A short guide to a gluten-free diet

March 15th, 2024

You have been diagnosed with celiac disease and have been recommended a gluten-free diet. Together with our experts, we will help you overview the basic rules that you should know.

Switching to a gluten-free diet can bring a whiff of new ingredients and recipes to your kitchen.

We start our breakfast with pastries with spreads and vegetables, we thicken our soup with flour, sometimes a cake from a colleague’s birthday appears on our table, and in the evening, we enjoy savory delicacies made of flour while watching our favorite TV series.

Flour, and therefore gluten, accompanies us at every corner and sometimes even in a hidden form. Gluten is a protein that is commonly found in various cereals such as wheat, rye, barley, oats, but also in many other foods, such as monosodium glutamate, also known as E621.

If you suffer from celiac disease – this is an autoimmune disease where the body directly fights gluten as it does with allergens in allergies. In gluten intolerance, too large or undecomposed parts of food pass through the damaged intestine, which the body then fights against.

In both cases, it is necessary to eliminate gluten from the diet. While a gluten-free diet is a permanent issue in celiac disease, gluten intolerance can be re-checked over time to reveal whether the gluten can be re-consumed.

“Gluten-free diet means that you exclude all products made of flour, but also foods that contain gluten even in smaller quantities, for example in the form of emulsifiers (salami, sausages)”, Dr Nikolaos Dimitrakos from WeCare Medical Centre explains why it is initially difficult to identify all problematic foods containing gluten.

What else to watch out for in celiac disease?

If you decide to eat in a restaurant, be sure to look for allergens that the food may contains. Grains take the first place and tend to be marked with the number 1. These include grains that can cause an allergic reaction: wheat, rye, barley, oats, spelled, kamut, or their hybrid varieties.
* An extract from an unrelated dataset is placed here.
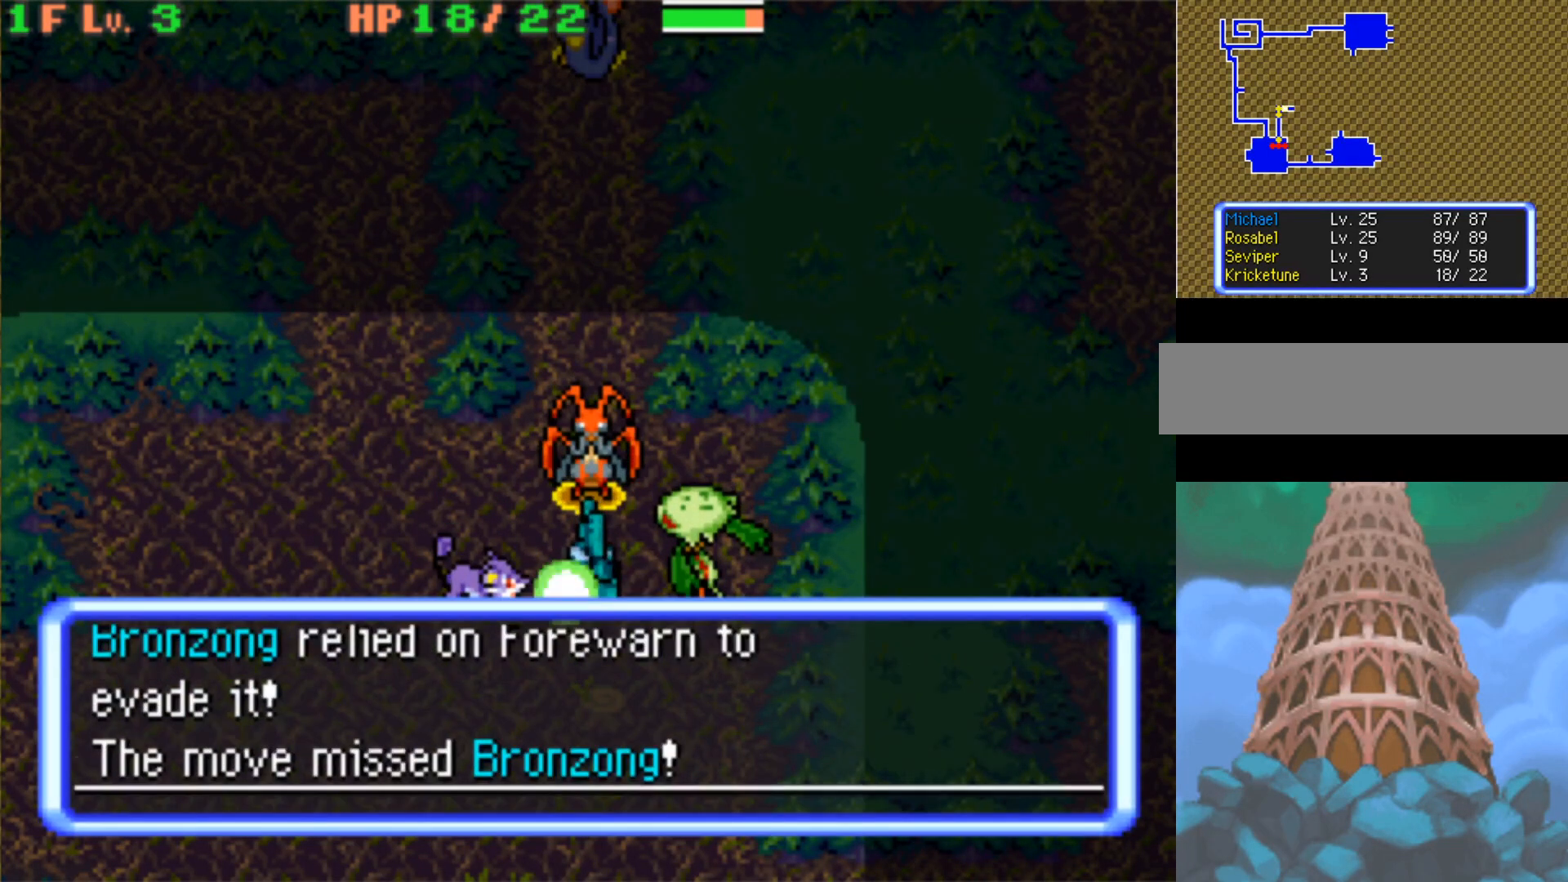
{"buttons": ["B"], "events": []}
In the shops, you will find dedicated sections with food shelves for “gluten-free” products. On the packaging of such products, you will find Crossed Grain Trademark symbol.

You don’t have to worry though; you can put together a very healthy and balanced diet plan even without gluten! It also gives you a chance to try foods that you may not have tasted yet, for example, buckwheat, quinoa, amaranth, or sorghum. You can make gluten-free bread or cake from them. To support digestion, it is advisable to consume live microorganisms – probiotics.

Lactose intolerance is often a side effect of celiac disease. Therefore, it is advisable to start a lactose-free diet at the beginning of a gluten-free diet so that the intestine can recover more quickly.

When will my condition improve?

It takes time to learn what you can and can’t eat with such condition. After switching to a gluten-free diet for celiac disease, you may feel relieved in the next several weeks.

Achieving significant improvement can take up to several months though. Why?

Dr Nikolaos Dimitrakos, MSc from WeCare Medical Centre, answers: “This is the time during which the condition of the intestinal lining can normalize and will recover. Maintaining gluten-free diet is strongly recommended, as there is currently no other alternative treatment. At the same time, this diet also serves as excellent prevention method in enabling your body to properly process nutrients from the diet, which are essential for a good quality of life.”